From: "Boehm, Hans" <hans.boehm@hp.com>
To: "Ricardo Temporal" <ricardotemporal@hotmail.com>,<java@gcc.gnu.org>
Subject: RE: performance problem with process fork in gcj compiled CNI
Date: Fri, 27 Jan 2006 11:46:26 -0800
> -----Original Message-----
> From: Ricardo Temporal [mailto:ricardotemporal@hotmail.com]
> Hi,
>
> I saw SUSV3 about the fork and really pthread_atfork
> documentations says:
>
> "There are at least two serious problems with the semantics
> of fork() in a
> multi-threaded program. One problem has to do with state (for
> example,
> memory) covered by mutexes. Consider the case where one
> thread has a mutex
> locked and the state covered by that mutex is inconsistent
> while another
> thread calls fork().

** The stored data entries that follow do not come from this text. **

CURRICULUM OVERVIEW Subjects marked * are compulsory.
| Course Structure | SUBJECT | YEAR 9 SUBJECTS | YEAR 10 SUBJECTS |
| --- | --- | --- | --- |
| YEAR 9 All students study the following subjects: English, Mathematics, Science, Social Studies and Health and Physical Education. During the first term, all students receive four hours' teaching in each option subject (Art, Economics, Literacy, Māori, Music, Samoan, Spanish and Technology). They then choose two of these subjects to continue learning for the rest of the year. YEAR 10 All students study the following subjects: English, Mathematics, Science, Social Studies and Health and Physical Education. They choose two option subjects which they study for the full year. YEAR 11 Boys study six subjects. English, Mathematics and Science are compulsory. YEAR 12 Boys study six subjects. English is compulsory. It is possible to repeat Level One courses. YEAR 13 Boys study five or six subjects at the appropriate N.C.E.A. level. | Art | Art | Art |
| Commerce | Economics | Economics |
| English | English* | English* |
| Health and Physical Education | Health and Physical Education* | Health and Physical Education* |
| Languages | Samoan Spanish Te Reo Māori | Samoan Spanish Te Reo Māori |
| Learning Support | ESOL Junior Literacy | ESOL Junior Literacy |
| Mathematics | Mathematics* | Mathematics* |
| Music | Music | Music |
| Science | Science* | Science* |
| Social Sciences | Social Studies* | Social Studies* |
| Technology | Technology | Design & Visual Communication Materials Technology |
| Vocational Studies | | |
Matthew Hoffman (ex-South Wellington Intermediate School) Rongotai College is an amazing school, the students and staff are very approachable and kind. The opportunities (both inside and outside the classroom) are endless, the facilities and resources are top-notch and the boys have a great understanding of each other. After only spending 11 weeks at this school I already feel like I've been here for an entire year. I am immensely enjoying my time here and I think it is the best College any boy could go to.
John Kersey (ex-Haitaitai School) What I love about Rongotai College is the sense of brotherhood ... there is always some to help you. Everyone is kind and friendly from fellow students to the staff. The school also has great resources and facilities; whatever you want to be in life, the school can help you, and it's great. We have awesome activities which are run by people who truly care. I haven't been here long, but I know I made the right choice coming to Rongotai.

In the child, the mutex is in the locked
> state (locked
> by a nonexistent thread and thus can never be unlocked).
> Having the child
> simply reinitialize the mutex is unsatisfactory since this
> approach does not
> resolve the question about how to correct or otherwise deal with the
> inconsistent state in the child."
>
> The documentation suggests a workaround using fork handlers
> to be done in
> libgcj and not in my application.
Things are worse than that. When you fork a multithreaded process, only
one thread exists in the child. Thus I strongly suspect that some
system threads needed by libgcj will just no longer exist. I don't see
any a priori reason that the resulting child process should be at all
healthy. But it appears you were somehow getting lucky, and it's at
least close.
>
> So I tried to forget the fork and launch 2 instances of
> the program by
> the shell and I've got the same results.
>
> It seems that the library libgcj.so is shared and synchronized.
>
> Follow the new version of the program without any fork.
>
> Please comments.
I have no good explanation for that. Only the read-only parts of libgcj
should be shared. There shouldn't really be any synchronization between
the two processes. Depending on your platform, there may be memory
bandwidth issues or the like, especially since this application does
nothing but allocate and garbage collect. The usual next step is to use
a profiler and/or performance counter tools to figure out where the time
is going, and why the time spent in each process is so different in the
two cases. You might also try running with the GC_PRINT_STATS
environment variable defined to see if the garbage collector is behaving
similarly in both cases.
You are presumably talking about two physical processors, one hardware
thread per processor, not two hardware threads (e.g. Intel's
hyperthreading)? If this is an Opteron-based or other NUMA system,
there may be memory placement issues, though I'd be surprised if this
had that much of an impact.
Hans